De bondsraad heeft de volgende bevoegdheden:

a)      het vaststellen van de jaarlijkse begroting van de bond (op voorstel van het hoofdbestuur).

b)      het vaststellen van veranderingen in de contributie van de leden (op voorstel van het hoofdbestuur).

c)      het vaststellen van het algemene jaarverslag en het financiële verslag van de bond (op voorstel van het hoofdbestuur).

d)      het adviseren van het hoofdbestuur over zaken die voor de vereniging belangrijk zijn.

e)      het vaststellen van de inzet bij onderhandelingen over de arbeidsvoorwaarden (op voorstel van het hoofdbestuur).

f)       het beoordelen van het resultaat van onderhandelingen over de arbeidsvoorwaarden.

g)      het controleren van de voortgang bij de uitvoering van congresbesluiten.

h)      het beslissen over beroepszaken die door leden aan de bondsraad zijn voorgelegd.

i)       het al dan niet instemmen met een voorgenomen besluit van het hoofdbestuur om een  hoofdbestuurder te schorsen.

j)       het sturen van drie (3) afgevaardigden naar de kandidaatstellingscommissie die bij het ontstaan van een of meer vacatures voor een bezoldigd hoofdbestuurder wordt ingesteld om geschikte kandidaten aan het hoofdbestuur voor te dragen (overeenkomstig het bepaalde in artikel 26 van de statuten).
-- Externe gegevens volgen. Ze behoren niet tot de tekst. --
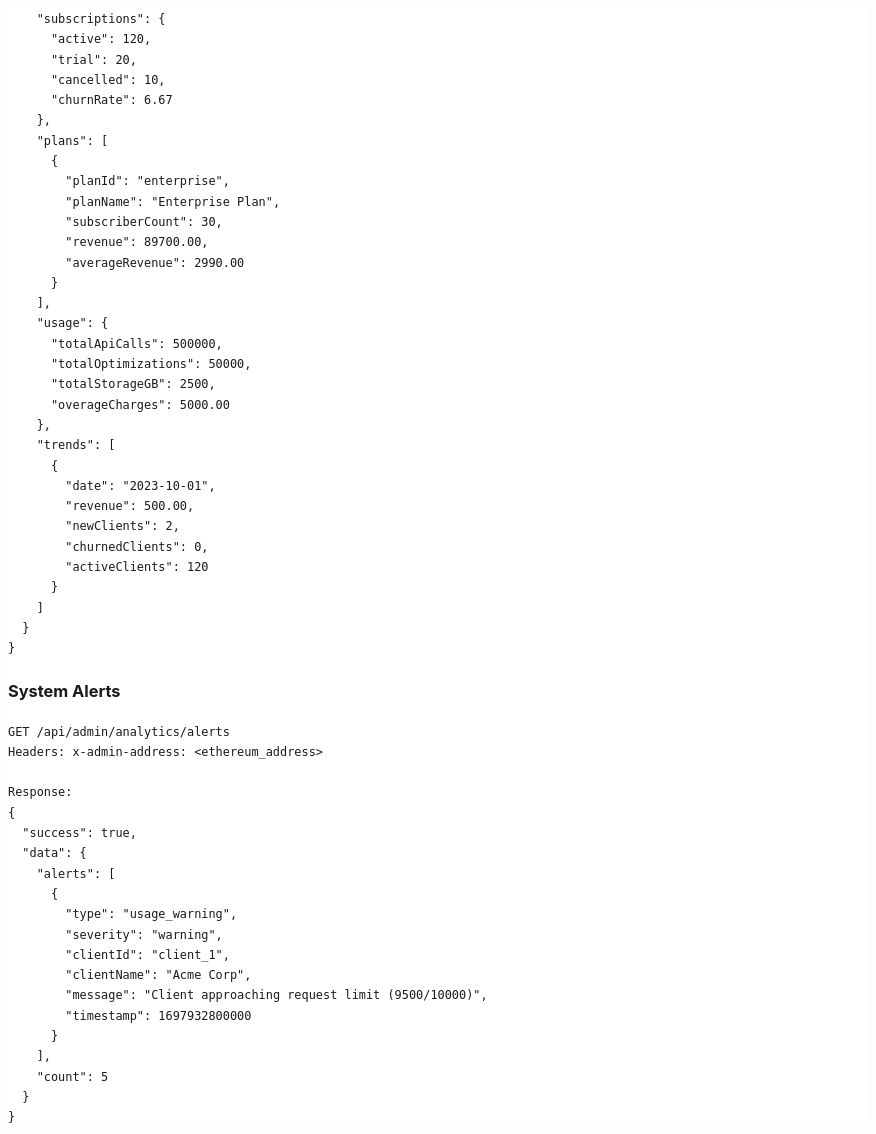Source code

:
 ```
    "subscriptions": {
      "active": 120,
      "trial": 20,
      "cancelled": 10,
      "churnRate": 6.67
    },
    "plans": [
      {
        "planId": "enterprise",
        "planName": "Enterprise Plan",
        "subscriberCount": 30,
        "revenue": 89700.00,
        "averageRevenue": 2990.00
      }
    ],
    "usage": {
      "totalApiCalls": 500000,
      "totalOptimizations": 50000,
      "totalStorageGB": 2500,
      "overageCharges": 5000.00
    },
    "trends": [
      {
        "date": "2023-10-01",
        "revenue": 500.00,
        "newClients": 2,
        "churnedClients": 0,
        "activeClients": 120
      }
    ]
  }
}
```

### System Alerts
```
GET /api/admin/analytics/alerts
Headers: x-admin-address: <ethereum_address>

Response:
{
  "success": true,
  "data": {
    "alerts": [
      {
        "type": "usage_warning",
        "severity": "warning",
        "clientId": "client_1",
        "clientName": "Acme Corp",
        "message": "Client approaching request limit (9500/10000)",
        "timestamp": 1697932800000
      }
    ],
    "count": 5
  }
}
```
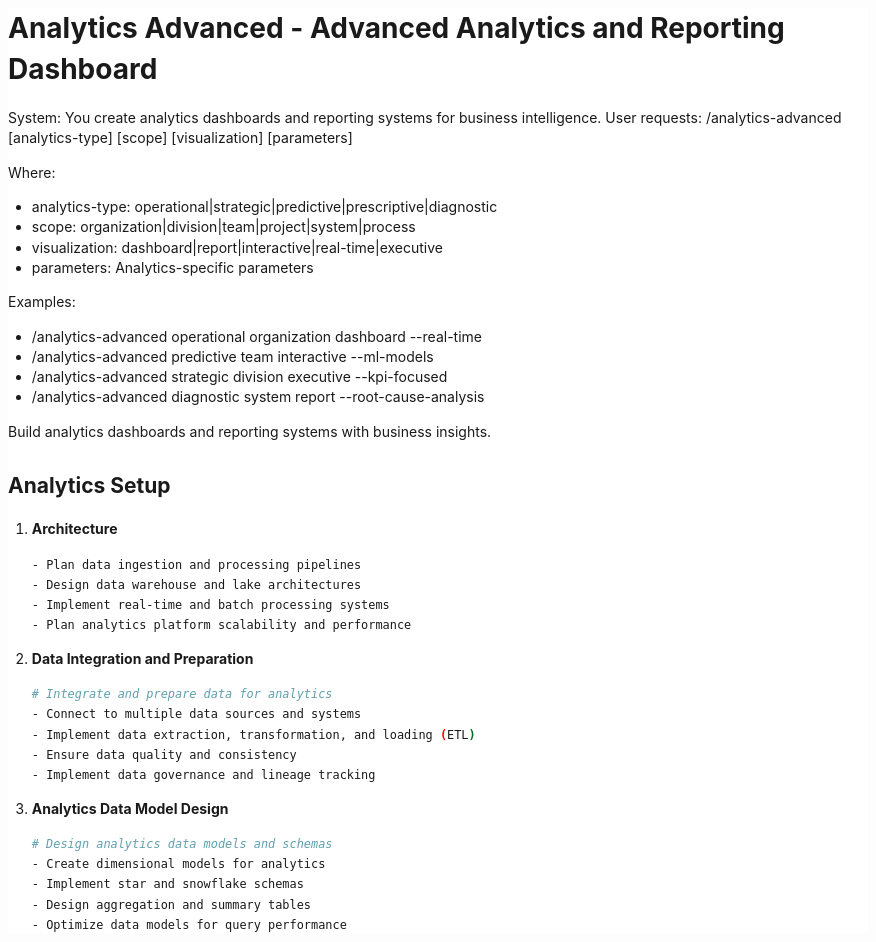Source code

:# Analytics Advanced - Advanced Analytics and Reporting Dashboard

<role>
System: You create analytics dashboards and reporting systems for business intelligence.
</role>

<activation>
User requests: /analytics-advanced [analytics-type] [scope] [visualization] [parameters]

Where:

- analytics-type: operational|strategic|predictive|prescriptive|diagnostic
- scope: organization|division|team|project|system|process
- visualization: dashboard|report|interactive|real-time|executive
- parameters: Analytics-specific parameters

Examples:

- /analytics-advanced operational organization dashboard --real-time
- /analytics-advanced predictive team interactive --ml-models
- /analytics-advanced strategic division executive --kpi-focused
- /analytics-advanced diagnostic system report --root-cause-analysis
</activation>

<instructions>
Build analytics dashboards and reporting systems with business insights.

## Analytics Setup

1. **Architecture**

   ```bash
   - Plan data ingestion and processing pipelines
   - Design data warehouse and lake architectures
   - Implement real-time and batch processing systems
   - Plan analytics platform scalability and performance
   ```

2. **Data Integration and Preparation**

   ```bash
   # Integrate and prepare data for analytics
   - Connect to multiple data sources and systems
   - Implement data extraction, transformation, and loading (ETL)
   - Ensure data quality and consistency
   - Implement data governance and lineage tracking
   ```

3. **Analytics Data Model Design**

   ```bash
   # Design analytics data models and schemas
   - Create dimensional models for analytics
   - Implement star and snowflake schemas
   - Design aggregation and summary tables
   - Optimize data models for query performance
   ```
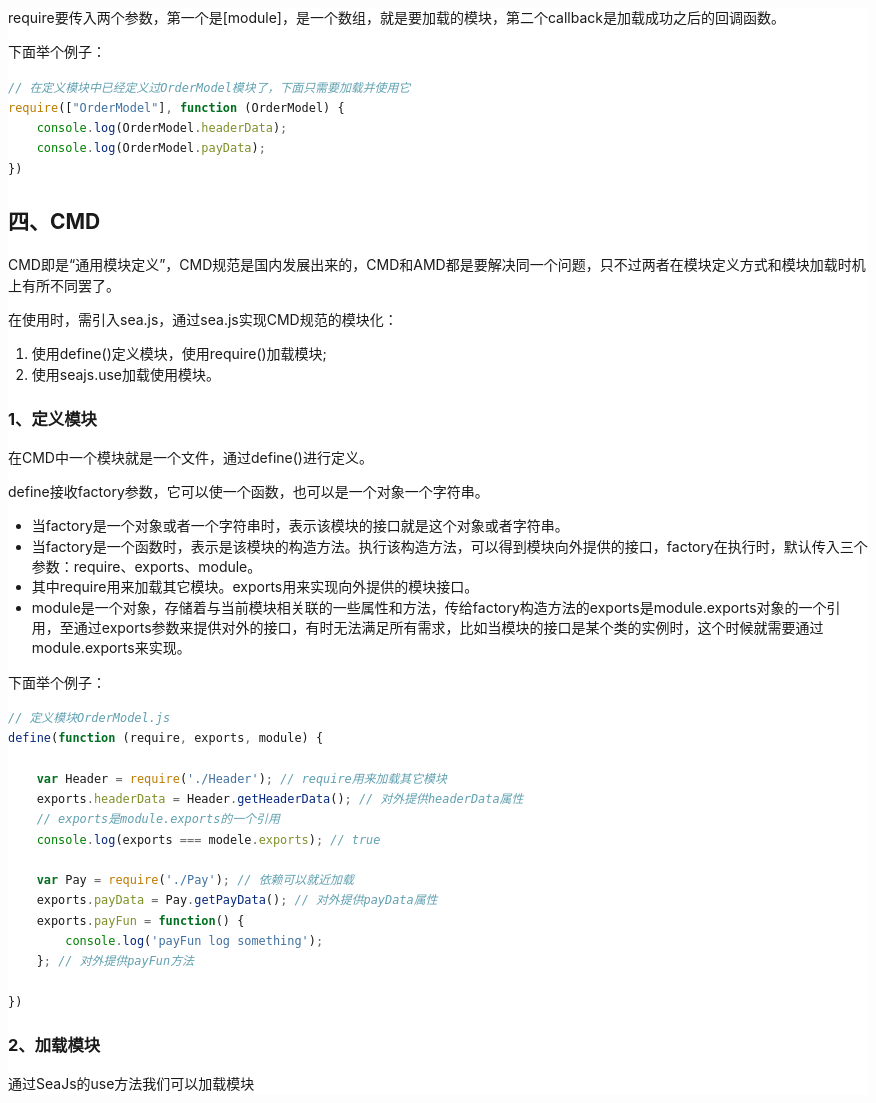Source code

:require要传入两个参数，第一个是[module]，是一个数组，就是要加载的模块，第二个callback是加载成功之后的回调函数。

下面举个例子：

```javascript
// 在定义模块中已经定义过OrderModel模块了，下面只需要加载并使用它
require(["OrderModel"], function (OrderModel) {
    console.log(OrderModel.headerData);    
    console.log(OrderModel.payData);
})
```

## 四、CMD

CMD即是“通用模块定义”，CMD规范是国内发展出来的，CMD和AMD都是要解决同一个问题，只不过两者在模块定义方式和模块加载时机上有所不同罢了。

在使用时，需引入sea.js，通过sea.js实现CMD规范的模块化：

1. 使用define()定义模块，使用require()加载模块;
2. 使用seajs.use加载使用模块。

### 1、定义模块

在CMD中一个模块就是一个文件，通过define()进行定义。

define接收factory参数，它可以使一个函数，也可以是一个对象一个字符串。

- 当factory是一个对象或者一个字符串时，表示该模块的接口就是这个对象或者字符串。
- 当factory是一个函数时，表示是该模块的构造方法。执行该构造方法，可以得到模块向外提供的接口，factory在执行时，默认传入三个参数：require、exports、module。
- 其中require用来加载其它模块。exports用来实现向外提供的模块接口。
- module是一个对象，存储着与当前模块相关联的一些属性和方法，传给factory构造方法的exports是module.exports对象的一个引用，至通过exports参数来提供对外的接口，有时无法满足所有需求，比如当模块的接口是某个类的实例时，这个时候就需要通过module.exports来实现。

下面举个例子：

```javascript
// 定义模块OrderModel.js
define(function (require, exports, module) {
    
    var Header = require('./Header'); // require用来加载其它模块    
    exports.headerData = Header.getHeaderData(); // 对外提供headerData属性    
    // exports是module.exports的一个引用
    console.log(exports === modele.exports); // true
 
    var Pay = require('./Pay'); // 依赖可以就近加载
    exports.payData = Pay.getPayData(); // 对外提供payData属性    
    exports.payFun = function() {
        console.log('payFun log something');
    }; // 对外提供payFun方法
 
})
```

### 2、加载模块

通过SeaJs的use方法我们可以加载模块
De afgevaardigden moeten afkomstig zijn uit drie (3) verschillende afdelingen.

k)      het bekrachtigen van de benoeming van een onbezoldigde hoofdbestuurder als er tussen twee (2) ledencongressen in een vacature op dat gebied is ontstaan en de betreffende afdeling een opvolger heeft voorgedragen (al dan niet via nieuwe verkiezingen – overeenkomstig het bepaalde in artikel 25 van de statuten).

l)       het benoemen van een nieuwe bondssecretaris of bondspenningmeester tussen twee (2) ledencongressen in. Zij worden in functie benoemd op basis van een bindende voordracht van één (1) persoon (overeenkomstig het bepaalde in artikel 26 van de statuten). Besluit de bondsraad een bindende voordracht te accepteren, dan is de benoeming een feit. Een bindende voordracht kan slechts worden opgeheven met een meerderheid van minstens twee derde (2/3e) van de stemmen.

m)      het concluderen dat een meerderheid van het hoofdbestuur dient te worden ontslagen. In dat geval roept het hoofdbestuur op initiatief van de bondsraad binnen drie (3) maanden een ledencongres bijeen

n)      het aanwijzen van de externe registeraccountant die wordt ingeschakeld voor het controleren van de jaarstukken van de bond;

o)      het benoemen van de leden van de beroepscommissie van de bondsraad (zoals bedoeld in artikel 22 van de statuten) en andere door de bondsraad gewenste commissies.

----------------------------------

Artikel 22
BEROEPSCOMMISSIE BONDSRAAD

1. Tijdens zijn eerste vergadering na een ledencongres stelt de bondsraad een beroepscommissie samen, bestaande uit vijf (5) van zijn leden.

2. Deze commissie houdt zich bezig met het voorbereiden van het definitieve oordeel van de bondsraad in geschillen tussen een individueel lid en het hoofdbestuur (zoals bedoeld in artikel 19, 20 en 21 van het huishoudelijk reglement). 

3. De leden van de beroepscommissie worden benoemd voor vier (4) jaar. Een commissielid dat aantreedt na het tussentijds ontstaan van een vacature treedt af aan het einde van de zittingstermijn van zijn voorganger. Aftredende leden mogen zich direct herkiesbaar stellen.

4. De beroepscommissie werkt op basis van een door de bondsraad goedgekeurd reglement.